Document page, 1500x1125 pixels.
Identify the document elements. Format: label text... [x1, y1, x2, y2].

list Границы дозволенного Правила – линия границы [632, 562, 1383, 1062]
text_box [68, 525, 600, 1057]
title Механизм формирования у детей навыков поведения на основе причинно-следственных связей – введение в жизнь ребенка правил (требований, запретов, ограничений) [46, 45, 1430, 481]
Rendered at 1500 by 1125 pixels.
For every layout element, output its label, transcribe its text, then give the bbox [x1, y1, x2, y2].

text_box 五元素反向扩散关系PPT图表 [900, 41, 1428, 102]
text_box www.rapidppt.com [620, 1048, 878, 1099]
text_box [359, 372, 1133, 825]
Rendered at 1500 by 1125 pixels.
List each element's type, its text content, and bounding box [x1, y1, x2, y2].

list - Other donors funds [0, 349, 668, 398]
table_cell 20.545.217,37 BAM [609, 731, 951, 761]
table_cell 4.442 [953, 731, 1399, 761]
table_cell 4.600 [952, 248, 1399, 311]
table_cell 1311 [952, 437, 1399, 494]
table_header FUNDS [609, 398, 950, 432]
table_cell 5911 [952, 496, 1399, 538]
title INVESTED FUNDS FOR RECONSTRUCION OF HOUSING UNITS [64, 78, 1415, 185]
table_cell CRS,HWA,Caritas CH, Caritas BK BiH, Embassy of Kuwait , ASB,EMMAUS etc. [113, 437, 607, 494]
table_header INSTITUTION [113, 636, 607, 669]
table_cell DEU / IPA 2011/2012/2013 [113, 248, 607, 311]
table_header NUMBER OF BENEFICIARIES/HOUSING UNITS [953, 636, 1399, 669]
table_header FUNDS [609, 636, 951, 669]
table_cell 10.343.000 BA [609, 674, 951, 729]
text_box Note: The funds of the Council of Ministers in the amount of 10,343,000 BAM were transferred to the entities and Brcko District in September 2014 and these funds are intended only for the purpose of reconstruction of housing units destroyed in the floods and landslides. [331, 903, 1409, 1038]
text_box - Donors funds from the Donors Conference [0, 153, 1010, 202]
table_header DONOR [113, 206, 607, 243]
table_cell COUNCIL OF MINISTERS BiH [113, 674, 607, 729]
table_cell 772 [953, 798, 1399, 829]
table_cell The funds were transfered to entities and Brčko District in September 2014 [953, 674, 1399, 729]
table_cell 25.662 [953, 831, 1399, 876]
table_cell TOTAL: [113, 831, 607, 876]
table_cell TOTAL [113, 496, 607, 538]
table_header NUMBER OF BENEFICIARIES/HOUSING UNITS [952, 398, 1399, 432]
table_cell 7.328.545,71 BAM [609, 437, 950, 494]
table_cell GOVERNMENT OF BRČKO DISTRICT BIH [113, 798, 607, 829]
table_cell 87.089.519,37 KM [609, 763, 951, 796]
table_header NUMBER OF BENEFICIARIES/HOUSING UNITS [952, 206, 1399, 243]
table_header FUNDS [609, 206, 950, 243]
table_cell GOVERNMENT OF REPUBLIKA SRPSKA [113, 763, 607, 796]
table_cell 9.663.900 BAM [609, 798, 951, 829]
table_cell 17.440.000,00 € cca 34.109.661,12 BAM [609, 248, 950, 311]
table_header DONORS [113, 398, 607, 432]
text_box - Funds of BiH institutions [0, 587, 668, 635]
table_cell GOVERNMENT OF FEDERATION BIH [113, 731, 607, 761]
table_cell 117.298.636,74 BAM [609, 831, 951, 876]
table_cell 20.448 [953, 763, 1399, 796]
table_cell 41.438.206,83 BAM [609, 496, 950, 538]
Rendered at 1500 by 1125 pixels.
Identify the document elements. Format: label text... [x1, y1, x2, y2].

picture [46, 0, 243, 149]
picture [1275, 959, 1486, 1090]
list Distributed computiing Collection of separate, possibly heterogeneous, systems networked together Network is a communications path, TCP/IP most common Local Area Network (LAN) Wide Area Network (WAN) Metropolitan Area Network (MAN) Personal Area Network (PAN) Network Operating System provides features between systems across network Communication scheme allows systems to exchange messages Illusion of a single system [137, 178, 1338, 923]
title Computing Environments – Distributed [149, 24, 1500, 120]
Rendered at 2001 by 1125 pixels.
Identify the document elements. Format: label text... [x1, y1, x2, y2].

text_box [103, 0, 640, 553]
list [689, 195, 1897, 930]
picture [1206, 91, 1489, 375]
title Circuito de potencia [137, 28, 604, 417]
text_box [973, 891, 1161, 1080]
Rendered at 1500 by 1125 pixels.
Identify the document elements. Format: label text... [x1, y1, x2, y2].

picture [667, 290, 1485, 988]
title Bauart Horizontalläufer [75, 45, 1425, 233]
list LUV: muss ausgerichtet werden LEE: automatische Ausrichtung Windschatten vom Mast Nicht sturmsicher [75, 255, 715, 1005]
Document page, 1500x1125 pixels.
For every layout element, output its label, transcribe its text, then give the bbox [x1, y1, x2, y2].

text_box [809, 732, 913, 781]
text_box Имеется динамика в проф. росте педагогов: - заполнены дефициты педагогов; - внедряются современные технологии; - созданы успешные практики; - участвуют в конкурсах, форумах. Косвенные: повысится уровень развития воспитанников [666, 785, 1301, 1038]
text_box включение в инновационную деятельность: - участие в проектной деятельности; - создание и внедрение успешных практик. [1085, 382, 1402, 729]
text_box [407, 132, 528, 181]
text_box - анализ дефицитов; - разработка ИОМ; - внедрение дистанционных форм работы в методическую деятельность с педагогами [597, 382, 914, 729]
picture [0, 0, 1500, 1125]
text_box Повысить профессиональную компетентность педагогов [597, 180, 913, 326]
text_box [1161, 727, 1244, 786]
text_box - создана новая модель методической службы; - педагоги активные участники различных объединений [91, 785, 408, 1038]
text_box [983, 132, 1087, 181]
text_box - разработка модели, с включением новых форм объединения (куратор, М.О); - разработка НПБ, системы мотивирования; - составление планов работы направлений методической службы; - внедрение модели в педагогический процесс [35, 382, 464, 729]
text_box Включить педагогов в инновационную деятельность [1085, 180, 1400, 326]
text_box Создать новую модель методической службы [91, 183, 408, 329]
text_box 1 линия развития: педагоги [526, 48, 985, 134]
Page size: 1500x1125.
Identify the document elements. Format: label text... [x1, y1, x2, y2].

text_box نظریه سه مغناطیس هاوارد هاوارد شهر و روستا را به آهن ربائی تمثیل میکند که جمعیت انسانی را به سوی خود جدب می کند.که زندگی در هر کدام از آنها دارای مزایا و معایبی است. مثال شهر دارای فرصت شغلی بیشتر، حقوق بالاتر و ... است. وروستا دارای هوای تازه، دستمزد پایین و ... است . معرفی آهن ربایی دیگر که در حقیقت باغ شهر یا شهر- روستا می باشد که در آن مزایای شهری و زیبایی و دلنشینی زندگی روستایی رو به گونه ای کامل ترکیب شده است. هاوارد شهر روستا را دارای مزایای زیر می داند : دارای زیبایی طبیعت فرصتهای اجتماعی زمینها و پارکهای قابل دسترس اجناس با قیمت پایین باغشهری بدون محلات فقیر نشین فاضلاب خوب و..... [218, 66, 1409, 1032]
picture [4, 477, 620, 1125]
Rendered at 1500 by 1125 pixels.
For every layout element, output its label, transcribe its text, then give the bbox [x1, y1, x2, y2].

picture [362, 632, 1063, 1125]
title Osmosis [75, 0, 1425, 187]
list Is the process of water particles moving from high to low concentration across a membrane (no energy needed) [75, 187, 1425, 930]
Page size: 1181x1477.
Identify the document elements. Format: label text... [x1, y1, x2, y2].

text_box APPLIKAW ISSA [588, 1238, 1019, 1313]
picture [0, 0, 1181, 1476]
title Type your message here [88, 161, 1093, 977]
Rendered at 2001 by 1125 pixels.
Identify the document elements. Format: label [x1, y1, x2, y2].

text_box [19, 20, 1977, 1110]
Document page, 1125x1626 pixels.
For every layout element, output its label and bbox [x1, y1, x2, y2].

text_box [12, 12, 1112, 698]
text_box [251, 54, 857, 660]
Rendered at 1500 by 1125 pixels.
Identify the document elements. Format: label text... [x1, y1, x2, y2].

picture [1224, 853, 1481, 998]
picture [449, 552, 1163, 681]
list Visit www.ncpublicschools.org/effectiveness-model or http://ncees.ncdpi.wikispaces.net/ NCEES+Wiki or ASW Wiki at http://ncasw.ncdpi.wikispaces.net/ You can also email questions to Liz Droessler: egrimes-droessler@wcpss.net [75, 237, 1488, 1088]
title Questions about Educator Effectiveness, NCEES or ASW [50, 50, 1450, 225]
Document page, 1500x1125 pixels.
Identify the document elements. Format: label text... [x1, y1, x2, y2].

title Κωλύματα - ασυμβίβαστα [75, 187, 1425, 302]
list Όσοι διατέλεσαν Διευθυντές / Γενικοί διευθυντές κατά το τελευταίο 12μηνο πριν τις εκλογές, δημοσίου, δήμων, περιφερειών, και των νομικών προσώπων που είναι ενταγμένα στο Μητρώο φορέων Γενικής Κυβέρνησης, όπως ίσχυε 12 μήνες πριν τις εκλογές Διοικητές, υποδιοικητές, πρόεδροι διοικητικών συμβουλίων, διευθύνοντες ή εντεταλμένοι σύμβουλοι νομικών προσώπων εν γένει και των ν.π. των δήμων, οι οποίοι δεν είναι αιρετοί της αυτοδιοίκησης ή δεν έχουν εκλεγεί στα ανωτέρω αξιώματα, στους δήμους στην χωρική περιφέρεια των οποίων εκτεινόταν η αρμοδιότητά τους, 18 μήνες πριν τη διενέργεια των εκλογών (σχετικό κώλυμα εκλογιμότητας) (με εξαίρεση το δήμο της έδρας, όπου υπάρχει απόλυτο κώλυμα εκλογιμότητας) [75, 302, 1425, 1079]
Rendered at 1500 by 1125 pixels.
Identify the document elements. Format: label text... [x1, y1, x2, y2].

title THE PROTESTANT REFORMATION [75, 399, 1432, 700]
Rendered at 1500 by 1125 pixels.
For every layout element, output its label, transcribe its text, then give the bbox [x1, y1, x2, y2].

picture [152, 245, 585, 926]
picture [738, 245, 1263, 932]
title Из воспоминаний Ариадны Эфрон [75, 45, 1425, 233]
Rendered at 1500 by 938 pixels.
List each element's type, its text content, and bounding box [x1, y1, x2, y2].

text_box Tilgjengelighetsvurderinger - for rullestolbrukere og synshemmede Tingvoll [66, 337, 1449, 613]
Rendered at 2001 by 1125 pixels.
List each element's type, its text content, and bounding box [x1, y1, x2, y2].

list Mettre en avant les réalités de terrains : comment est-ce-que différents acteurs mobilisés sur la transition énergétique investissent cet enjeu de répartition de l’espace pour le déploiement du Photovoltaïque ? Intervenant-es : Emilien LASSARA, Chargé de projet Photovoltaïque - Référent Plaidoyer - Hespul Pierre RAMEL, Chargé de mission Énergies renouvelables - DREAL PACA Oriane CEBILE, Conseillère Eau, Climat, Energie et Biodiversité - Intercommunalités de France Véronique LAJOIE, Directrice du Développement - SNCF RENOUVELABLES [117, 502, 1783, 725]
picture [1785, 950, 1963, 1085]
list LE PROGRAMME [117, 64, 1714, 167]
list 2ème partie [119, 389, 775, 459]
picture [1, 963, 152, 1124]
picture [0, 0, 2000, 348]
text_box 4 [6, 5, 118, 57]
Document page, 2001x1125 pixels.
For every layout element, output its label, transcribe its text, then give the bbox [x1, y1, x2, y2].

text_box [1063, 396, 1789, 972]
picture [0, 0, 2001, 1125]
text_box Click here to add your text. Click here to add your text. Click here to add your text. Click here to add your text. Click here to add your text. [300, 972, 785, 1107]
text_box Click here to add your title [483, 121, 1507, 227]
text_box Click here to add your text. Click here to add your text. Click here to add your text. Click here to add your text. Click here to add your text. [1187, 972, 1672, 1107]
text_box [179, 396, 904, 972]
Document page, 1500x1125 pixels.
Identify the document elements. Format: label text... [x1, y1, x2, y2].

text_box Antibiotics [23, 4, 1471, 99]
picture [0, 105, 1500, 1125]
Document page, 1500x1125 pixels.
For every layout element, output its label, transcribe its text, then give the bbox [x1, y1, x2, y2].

Action item:
Tally each line in the data that holds the word "size"; write only the total.

Result:
2